When you track expiration dates with software, you control how stock moves through your warehouse. 

Reduced Inventory Waste and Costs

Without expiration tracking, you may over-purchase to avoid stockouts. Extra stock can sit too long and expire before you sell it. 

Small and midsize businesses in North America hold about 25% of their inventory in excess, and for struggling companies it reaches 47%. Expiration tracking software shows which batches are close to expiry so you move them first and only reorder what you can sell on time. 

Compliance-Ready Audits

Auditors require proof that only in-date products are shipped. Without software, this can take days. With expiration tracking software, each batch, lot, and expiration date is logged automatically. You can pull complete records in minutes to pass FDA, GMP, or HACCP audits.

Improved Customer Safety

Manual tracking lets expired products slip through. Software blocks expired items from being picked or shipped. It also sends alerts as products near expiry so you can remove them in time. Customers receive only safe, in-date products.

Operational Efficiency

Manual checks slow teams and cause errors. Expiration tracking software scans barcodes, applies FEFO picking, and updates data in real time. Your team works faster with fewer mistakes.

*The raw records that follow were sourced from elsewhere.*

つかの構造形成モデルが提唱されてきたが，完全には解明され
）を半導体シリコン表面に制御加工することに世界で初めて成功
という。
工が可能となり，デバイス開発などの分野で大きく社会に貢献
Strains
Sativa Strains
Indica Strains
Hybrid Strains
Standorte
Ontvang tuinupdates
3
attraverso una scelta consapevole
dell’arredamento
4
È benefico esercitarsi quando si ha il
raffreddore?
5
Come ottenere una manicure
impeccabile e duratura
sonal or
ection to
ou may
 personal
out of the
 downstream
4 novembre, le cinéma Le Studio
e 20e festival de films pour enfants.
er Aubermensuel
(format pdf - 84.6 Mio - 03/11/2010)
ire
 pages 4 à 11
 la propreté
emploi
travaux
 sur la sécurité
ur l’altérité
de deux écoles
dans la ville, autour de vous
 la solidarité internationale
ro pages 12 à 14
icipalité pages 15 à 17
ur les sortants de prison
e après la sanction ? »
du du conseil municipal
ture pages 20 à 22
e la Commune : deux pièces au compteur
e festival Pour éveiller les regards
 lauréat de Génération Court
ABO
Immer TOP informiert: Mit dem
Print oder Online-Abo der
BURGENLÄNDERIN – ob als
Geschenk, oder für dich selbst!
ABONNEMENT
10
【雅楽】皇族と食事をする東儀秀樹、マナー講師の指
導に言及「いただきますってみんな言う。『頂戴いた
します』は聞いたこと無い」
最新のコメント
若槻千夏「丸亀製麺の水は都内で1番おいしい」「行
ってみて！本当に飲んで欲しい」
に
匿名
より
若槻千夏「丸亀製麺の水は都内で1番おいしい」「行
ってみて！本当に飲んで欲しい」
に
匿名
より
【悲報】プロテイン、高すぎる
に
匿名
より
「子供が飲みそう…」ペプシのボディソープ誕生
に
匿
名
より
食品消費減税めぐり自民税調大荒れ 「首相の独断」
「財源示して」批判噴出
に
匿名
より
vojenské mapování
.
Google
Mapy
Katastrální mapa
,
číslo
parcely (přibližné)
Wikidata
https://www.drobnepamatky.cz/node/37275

Customer Trust and Brand Protection

One expired product can cause complaints, returns, or lost accounts. Software ensures customers always receive in-date products, protecting your reputation and building trust.

How Da Vinci WMS Streamlines Expiration Date Tracking

Da Vinci is a cloud-based warehouse management system (WMS) built for 3PLs, DTC brands, B2B companies, and wholesale distributors. It helps you manage perishable inventory, orders, labor, transportation, and yard operations in one platform. 

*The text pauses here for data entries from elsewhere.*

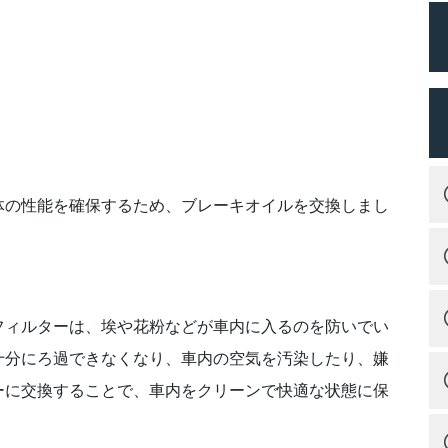
体の性能を確保するため、ブレーキオイルを交換しまし
。
フィルターは、埃や花粉などが車内に入るのを防いでい
十分にろ過できなくなり、車内の空気を汚染したり、嫌
ーに交換することで、車内をクリーンで快適な状態に保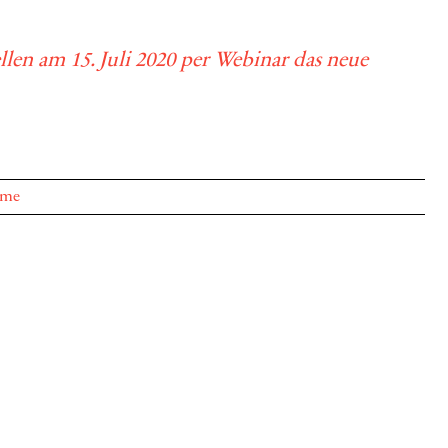
llen am 15. Juli 2020 per Webinar das neue
rme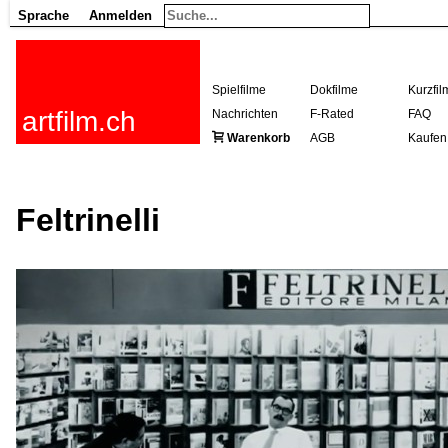
Sprache
Anmelden
Spielfilme
Dokfilme
Kurzfil
artfilm.ch
Nachrichten
F-Rated
FAQ
Warenkorb
AGB
Kaufen
Feltrinelli
216.73.217.120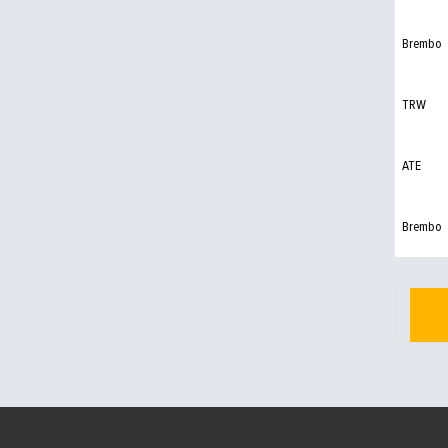
Brembo
TRW
ATE
Brembo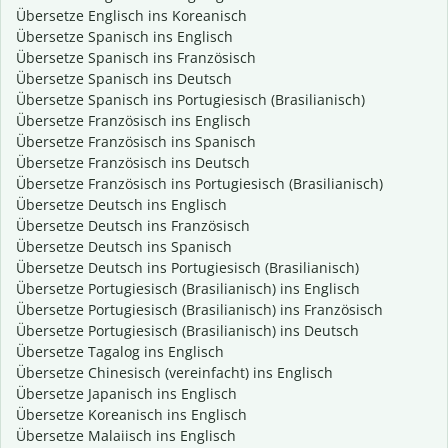
Übersetze Englisch ins Koreanisch
Übersetze Spanisch ins Englisch
Übersetze Spanisch ins Französisch
Übersetze Spanisch ins Deutsch
Übersetze Spanisch ins Portugiesisch (Brasilianisch)
Übersetze Französisch ins Englisch
Übersetze Französisch ins Spanisch
Übersetze Französisch ins Deutsch
Übersetze Französisch ins Portugiesisch (Brasilianisch)
Übersetze Deutsch ins Englisch
Übersetze Deutsch ins Französisch
Übersetze Deutsch ins Spanisch
Übersetze Deutsch ins Portugiesisch (Brasilianisch)
Übersetze Portugiesisch (Brasilianisch) ins Englisch
Übersetze Portugiesisch (Brasilianisch) ins Französisch
Übersetze Portugiesisch (Brasilianisch) ins Deutsch
Übersetze Tagalog ins Englisch
Übersetze Chinesisch (vereinfacht) ins Englisch
Übersetze Japanisch ins Englisch
Übersetze Koreanisch ins Englisch
Übersetze Malaiisch ins Englisch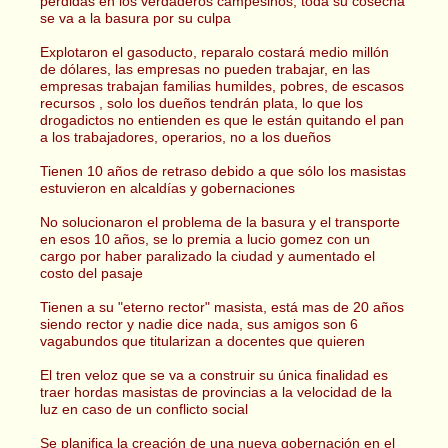
pérdidas en los verdaderos campesinos, toda su cosecha
se va a la basura por su culpa
Explotaron el gasoducto, reparalo costará medio millón
de dólares, las empresas no pueden trabajar, en las
empresas trabajan familias humildes, pobres, de escasos
recursos , solo los dueños tendrán plata, lo que los
drogadictos no entienden es que le están quitando el pan
a los trabajadores, operarios, no a los dueños
Tienen 10 años de retraso debido a que sólo los masistas
estuvieron en alcaldías y gobernaciones
No solucionaron el problema de la basura y el transporte
en esos 10 años, se lo premia a lucio gomez con un
cargo por haber paralizado la ciudad y aumentado el
costo del pasaje
Tienen a su "eterno rector" masista, está mas de 20 años
siendo rector y nadie dice nada, sus amigos son 6
vagabundos que titularizan a docentes que quieren
El tren veloz que se va a construir su única finalidad es
traer hordas masistas de provincias a la velocidad de la
luz en caso de un conflicto social
Se planifica la creación de una nueva gobernación en el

You can track products in real time, control complex storage zones, and scale without adding manual work.

Let’s look at the key features that help you track expiration dates and move products before they expire.

Bottom Line: Manage Shelf Life with Da Vinci WMS

Expiration date tracking is not optional when you handle perishable or regulated products. It protects customers from expired goods, keeps your operation compliant with FDA, GMP, and HACCP rules, and stops waste from draining your profit. 

Da Vinci gives you everything you need to control expiration-sensitive inventory in one platform. You can track each product from receiving to shipping, optimize your warehouse layout, move batches before they expire, and monitor temperature across every zone. Real-time traceability, automated FEFO picking, and detailed expiration reports work together to keep your stock accurate, safe, and ready to ship.

Book a free demo today to see how Da Vinci WMS can help you manage shelf life, cut waste, and protect your bottom line.

Expiration Date Tracking FAQs

How do you manage inventory with an expiry date?

To manage inventory with an expiry date, record expiration dates when products arrive, group them by lot or batch, and track them with barcodes. Use First Expired, First Out (FEFO) picking so older stock goes out first. 

What is the FDA rule on expiration dates?

The FDA requires manufacturers to label products with expiration dates based on stability testing. You must ship only products that are within their labeled shelf life. Shipping expired products can trigger recalls, fines, or legal action under FDA regulations.

What are the strategies for shelf life management?

Key strategies for managing shelf life include recording expiration dates at receiving, grouping items by lot, using FEFO picking, monitoring storage conditions, and running reports to find stock nearing expiry. These steps help prevent waste, keep products safe, and maintain compliance.

What are the key variables in expiration date tracking?

The main variables in expiration date tracking are lot number, expiration date, storage location, temperature conditions, and movement history. Tracking these lets you know where each product is, how long it has been stored, and when it must ship to avoid expiry.

How to create an expiration date tracking report?

You can pull data from your warehouse system that shows each product’s lot, expiration date, location, and quantity. Sorting it by expiration date helps you see which batches are close to expiry so you can move them first or plan replenishment.